What you have to do
Find the line with "Why are hackers" in the records below. Copy it and every line after it, up to and including the line with "4. **Data persistence**: SIM".

Records contained in a dataset
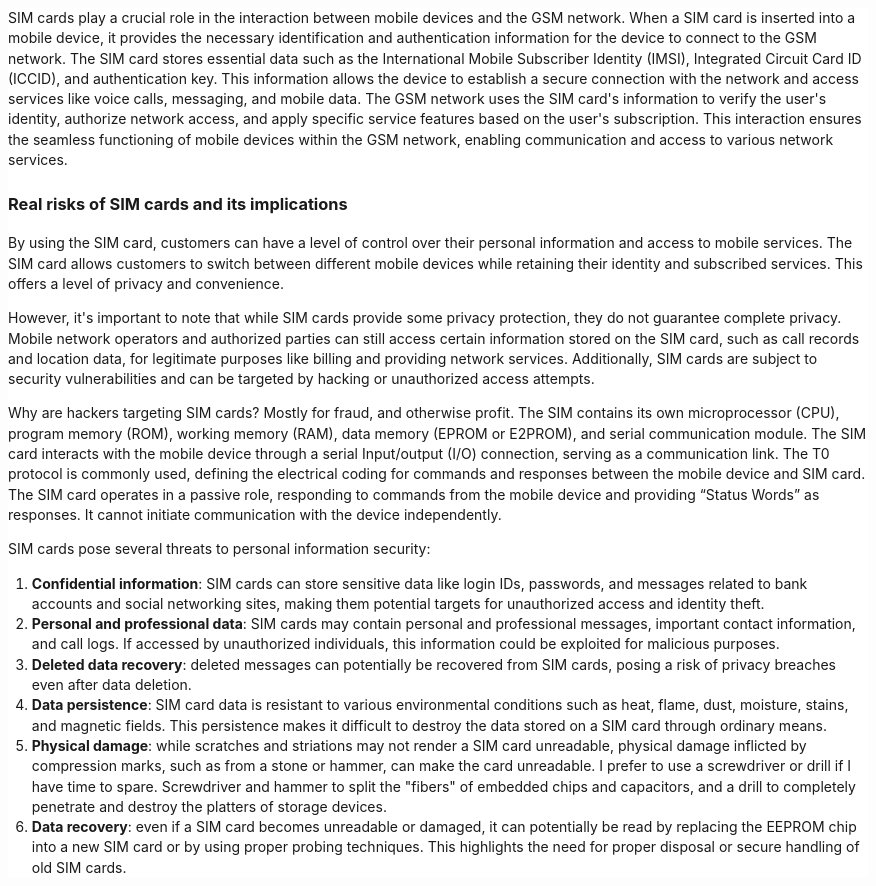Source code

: SIM cards play a crucial role in the interaction between mobile devices and the GSM network. When a SIM card is inserted into a mobile device, it provides the necessary identification and authentication information for the device to connect to the GSM network. The SIM card stores essential data such as the International Mobile Subscriber Identity (IMSI), Integrated Circuit Card ID (ICCID), and authentication key. This information allows the device to establish a secure connection with the network and access services like voice calls, messaging, and mobile data. The GSM network uses the SIM card's information to verify the user's identity, authorize network access, and apply specific service features based on the user's subscription. This interaction ensures the seamless functioning of mobile devices within the GSM network, enabling communication and access to various network services.


### Real risks of SIM cards and its implications

By using the SIM card, customers can have a level of control over their personal information and access to mobile services. The SIM card allows customers to switch between different mobile devices while retaining their identity and subscribed services. This offers a level of privacy and convenience.

However, it's important to note that while SIM cards provide some privacy protection, they do not guarantee complete privacy. Mobile network operators and authorized parties can still access certain information stored on the SIM card, such as call records and location data, for legitimate purposes like billing and providing network services. Additionally, SIM cards are subject to security vulnerabilities and can be targeted by hacking or unauthorized access attempts.

Why are hackers targeting SIM cards? Mostly for fraud, and otherwise profit. The SIM contains its own microprocessor (CPU), program memory (ROM), working memory (RAM), data memory (EPROM or E2PROM), and serial communication module. The SIM card interacts with the mobile device through a serial Input/output (I/O) connection, serving as a communication link. The T0 protocol is commonly used, defining the electrical coding for commands and responses between the mobile device and SIM card. The SIM card operates in a passive role, responding to commands from the mobile device and providing “Status Words” as responses. It cannot initiate communication with the device independently.

SIM cards pose several threats to personal information security:

1. **Confidential information**: SIM cards can store sensitive data like login IDs, passwords, and messages related to bank accounts and social networking sites, making them potential targets for unauthorized access and identity theft.
2. **Personal and professional data**: SIM cards may contain personal and professional messages, important contact information, and call logs. If accessed by unauthorized individuals, this information could be exploited for malicious purposes.
3. **Deleted data recovery**: deleted messages can potentially be recovered from SIM cards, posing a risk of privacy breaches even after data deletion.
4. **Data persistence**: SIM card data is resistant to various environmental conditions such as heat, flame, dust, moisture, stains, and magnetic fields. This persistence makes it difficult to destroy the data stored on a SIM card through ordinary means.
5. **Physical damage**: while scratches and striations may not render a SIM card unreadable, physical damage inflicted by compression marks, such as from a stone or hammer, can make the card unreadable. I prefer to use a screwdriver or drill if I have time to spare. Screwdriver and hammer to split the "fibers" of embedded chips and capacitors, and a drill to completely penetrate and destroy the platters of storage devices.
6. **Data recovery**: even if a SIM card becomes unreadable or damaged, it can potentially be read by replacing the EEPROM chip into a new SIM card or by using proper probing techniques. This highlights the need for proper disposal or secure handling of old SIM cards.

Finished exercise
Why are hackers targeting SIM cards? Mostly for fraud, and otherwise profit. The SIM contains its own microprocessor (CPU), program memory (ROM), working memory (RAM), data memory (EPROM or E2PROM), and serial communication module. The SIM card interacts with the mobile device through a serial Input/output (I/O) connection, serving as a communication link. The T0 protocol is commonly used, defining the electrical coding for commands and responses between the mobile device and SIM card. The SIM card operates in a passive role, responding to commands from the mobile device and providing “Status Words” as responses. It cannot initiate communication with the device independently.

SIM cards pose several threats to personal information security:

1. **Confidential information**: SIM cards can store sensitive data like login IDs, passwords, and messages related to bank accounts and social networking sites, making them potential targets for unauthorized access and identity theft.
2. **Personal and professional data**: SIM cards may contain personal and professional messages, important contact information, and call logs. If accessed by unauthorized individuals, this information could be exploited for malicious purposes.
3. **Deleted data recovery**: deleted messages can potentially be recovered from SIM cards, posing a risk of privacy breaches even after data deletion.
4. **Data persistence**: SIM card data is resistant to various environmental conditions such as heat, flame, dust, moisture, stains, and magnetic fields. This persistence makes it difficult to destroy the data stored on a SIM card through ordinary means.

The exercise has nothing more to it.